Jessica Schwartz, Boren Li, Hao Hu Zhao
About 9.3% of the adult population in the US has been diagnosed with diabetes and about
35.7% of adults in the US are considered obese. A 2017 study by Cleveland Clinic found that
obesity is the leading cause of early preventable deaths in the US, exceeding even tobacco.
This project aims to explore different
factors that may be associated with obesity and diabetes, their distribution across the US,
and how these variables correlate with each other. Finding patterns in these relationships
may improve our understanding of public health issues and help inform policy.
It is important to note that the relationships found between variables are solely correlational
and have not been proven to be causal. Nonetheless, we can learn a lot by observing these relationships.
The "Learn" section contains descriptions of a few interesting relationships we have found in the
data.
In the "Explore" section, you may explore the data for yourself, comparing different variables and
viewing the relationships between them.
Our data set consists of different categories of information about each county in the United States taken from the USDA’s Food Environment Atlas. One of the goals of the Food Environment Atlas is to “provide a spatial overview of a community's ability to access healthy food and its success in doing so.” However, the atlas is slow to load and does not allow for comparison between variables and finding patterns. Therefore, we decided to use the data to dig deeper. These data describe the county level and not individual people; nonetheless, given the large sample size, we can still find meaningful relationships. Furthermore, the Food Environment Atlas contains information from different studies from different years. All the variables we used are from studies between 2010-2014. Assuming that huge changes did not occur in the range of four years, we decided that the richness of the data is more important than the exact year of the study.
Our page occurs in four sections: the title section, the “Learn” section, the “Explore” section, and the “About” section. The title section is there to introduce our project, put it in context, and give a reason for why the viewer should care. The “Learn” section is a slideshow to give the user an overview of what is coming and prepare them for the interaction. The first slide is an introduction, the second slide describes the overview of the page they will see and interact with, and the remaining slides give examples of variables with statistically significant correlations, show a static image of what the interaction page looks like for those two variables, and include a description of what the correlation means and possible implication. The goal is for this to get the viewer’s mind “warmed up” and ready to make their own discoveries!
The “Explore” section is the most vital part of the project. It allows the user to interact with the data and find interesting patterns. We hope the users will find even more interesting patterns than we did. We created a choropleth map to meaningfully represent the distribution of data throughout the US. Because our goal is to compare different variables, we decided to overlay a second choropleth map, allowing the user to view the distributions of two variables at once and find patterns. We also provided a slider bar allowing the user to slide to each side and view each variable separately. The two dropdown menus allow the user to select one variable at a time for each layer. There is a legend for each dropdown underneath the map, each corresponding to the dropdown directly above it. The dropdown menus allow for selection of a variety of options without cluttering the screen with buttons.
The color scale chosen was a linear lightness scale from white to red or white to blue, due to the continuous nature of percentage data. Each variable's scale is customized to show contrast in their respective value ranges. Some variables have narrower ranges and some have wider ones.
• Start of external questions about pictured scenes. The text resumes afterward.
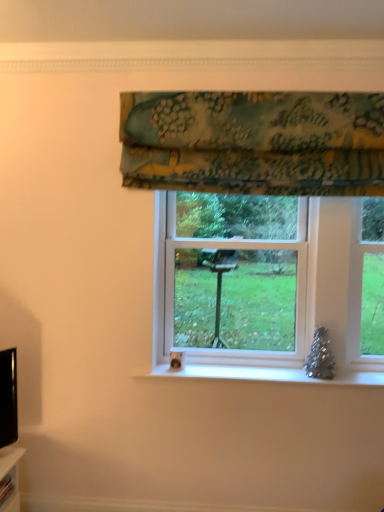
What do you see at coordinates (236, 278) in the screenshot? The width and height of the screenshot is (384, 512). I see `white plastic window at center` at bounding box center [236, 278].

Find the location of a particular element. white plastic window at center is located at coordinates (236, 278).

What do you see at coordinates (254, 142) in the screenshot? I see `textured floral fabric at upper center` at bounding box center [254, 142].

Image resolution: width=384 pixels, height=512 pixels. What are the coordinates of `textured floral fabric at upper center` in the screenshot? It's located at tap(254, 142).

What is the approximate height of textured floral fabric at upper center?

The height of textured floral fabric at upper center is 20.39 inches.

Locate an element on the screen. The image size is (384, 512). white plastic window at center is located at coordinates (236, 278).

In the image, is textured floral fabric at upper center on the left side or the right side of white plastic window at center?

From the image, it's evident that textured floral fabric at upper center is to the left of white plastic window at center.

Is textured floral fabric at upper center positioned in front of white plastic window at center?

That is True.

Considering the points (370, 186) and (209, 334), which point is in front, point (370, 186) or point (209, 334)?

Positioned in front is point (370, 186).

From the image's perspective, which object appears higher, textured floral fabric at upper center or white plastic window at center?

textured floral fabric at upper center.

From a real-world perspective, is textured floral fabric at upper center under white plastic window at center?

No.

Which object is thinner, textured floral fabric at upper center or white plastic window at center?

With smaller width is textured floral fabric at upper center.

Considering the sizes of objects textured floral fabric at upper center and white plastic window at center in the image provided, who is shorter, textured floral fabric at upper center or white plastic window at center?

Standing shorter between the two is textured floral fabric at upper center.

Considering the sizes of objects textured floral fabric at upper center and white plastic window at center in the image provided, who is bigger, textured floral fabric at upper center or white plastic window at center?

white plastic window at center is bigger.

Is textured floral fabric at upper center positioned beyond the bounds of white plastic window at center?

Absolutely, textured floral fabric at upper center is external to white plastic window at center.

Are textured floral fabric at upper center and white plastic window at center located far from each other?

No.

Is textured floral fabric at upper center positioned with its back to white plastic window at center?

No, textured floral fabric at upper center is not facing away from white plastic window at center.

Find the location of `bay window below the textured floral fabric at upper center (from a real-world perspective)`. bay window below the textured floral fabric at upper center (from a real-world perspective) is located at coordinates (236, 278).

Which object is positioned more to the right, white plastic window at center or textured floral fabric at upper center?

white plastic window at center is more to the right.

Which is behind, white plastic window at center or textured floral fabric at upper center?

Positioned behind is white plastic window at center.

Between point (272, 201) and point (300, 97), which one is positioned in front?

The point (300, 97) is closer.

From the image's perspective, is white plastic window at center on textured floral fabric at upper center?

No, from the image's perspective, white plastic window at center is not above textured floral fabric at upper center.

From a real-world perspective, is white plastic window at center positioned under textured floral fabric at upper center based on gravity?

Yes, from a real-world perspective, white plastic window at center is beneath textured floral fabric at upper center.

Is white plastic window at center wider than textured floral fabric at upper center?

Yes.

From their relative heights in the image, would you say white plastic window at center is taller or shorter than textured floral fabric at upper center?

Considering their sizes, white plastic window at center has more height than textured floral fabric at upper center.

Who is smaller, white plastic window at center or textured floral fabric at upper center?

textured floral fabric at upper center.

Is textured floral fabric at upper center completely or partially inside white plastic window at center?

That's incorrect, textured floral fabric at upper center is not inside white plastic window at center.

Are white plastic window at center and textured floral fabric at upper center located far from each other?

No, white plastic window at center is not far away from textured floral fabric at upper center.

Is white plastic window at center turned away from textured floral fabric at upper center?

No, white plastic window at center is not facing the opposite direction of textured floral fabric at upper center.

Can you tell me how much white plastic window at center and textured floral fabric at upper center differ in facing direction?

There is a 0.797-degree angle between the facing directions of white plastic window at center and textured floral fabric at upper center.

From the picture: How distant is white plastic window at center from textured floral fabric at upper center?

19.48 inches.

At what (x,y) coordinates should I click in order to perform the action: click on curtain above the white plastic window at center (from the image's perspective). Please return your answer as a coordinate pair (x, y). Looking at the image, I should click on (254, 142).

Where is `bay window located on the right of textured floral fabric at upper center`? bay window located on the right of textured floral fabric at upper center is located at coordinates (236, 278).

Where is `curtain above the white plastic window at center (from a real-world perspective)`? Image resolution: width=384 pixels, height=512 pixels. curtain above the white plastic window at center (from a real-world perspective) is located at coordinates (254, 142).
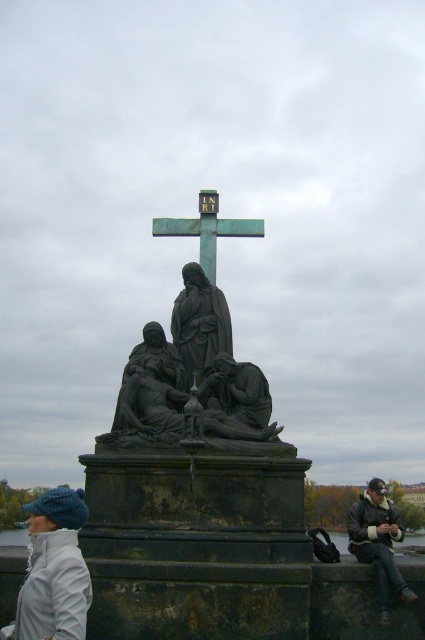
You are an art student observing the bronze statue at center and the dark brown leather jacket at lower right in the image. From your viewpoint, which object is closer to you?

The bronze statue at center is closer to you than the dark brown leather jacket at lower right because the jacket is behind the statue.

You are an art student standing in front of the bronze statue at center and the white woolen hat at lower left. Which object is closer to you?

The bronze statue at center is closer to you because it is further to the viewer than the white woolen hat at lower left.

You are an art student who wants to draw the scene. You need to know the relative sizes of the bronze statue at center and the dark brown leather jacket at lower right to scale your drawing correctly. Which object is taller?

The bronze statue at center is much taller than the dark brown leather jacket at lower right.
For example, adult diabetes rate ranges from 0 to 20%, while poverty rate ranges from 0 to 50%. All ranges start at 0. The variety of ranges is necessary so that the colors of the map can display meaningful change and patterns for the different variables.
In addition to the map, we added a scatterplot showing the relationship between the two variables for each county. We also included a linear regression line to indicate the overall trend in the data. While we would have liked to include p-values and R-Squared values for the linear regression, we were unable to find the proper tool with which to calculate these values on our webpage.
Finally, we included two textboxes: one containing the exact definitions of the variables currently selected, and one that displays details about a county when hovered over on the map. The details included are the county name, state, diabetes rate, obesity rate, and the variables currently selected (if different from the above). This allows the user to discover more specific information about each county to understand the underlying distribution of data better. We chose to include this data in a textbox on the side so the user can view this information without disturbing their overall view of the display.
The “About” section, this section, is to provide users with a deeper understanding of our data, design, and process.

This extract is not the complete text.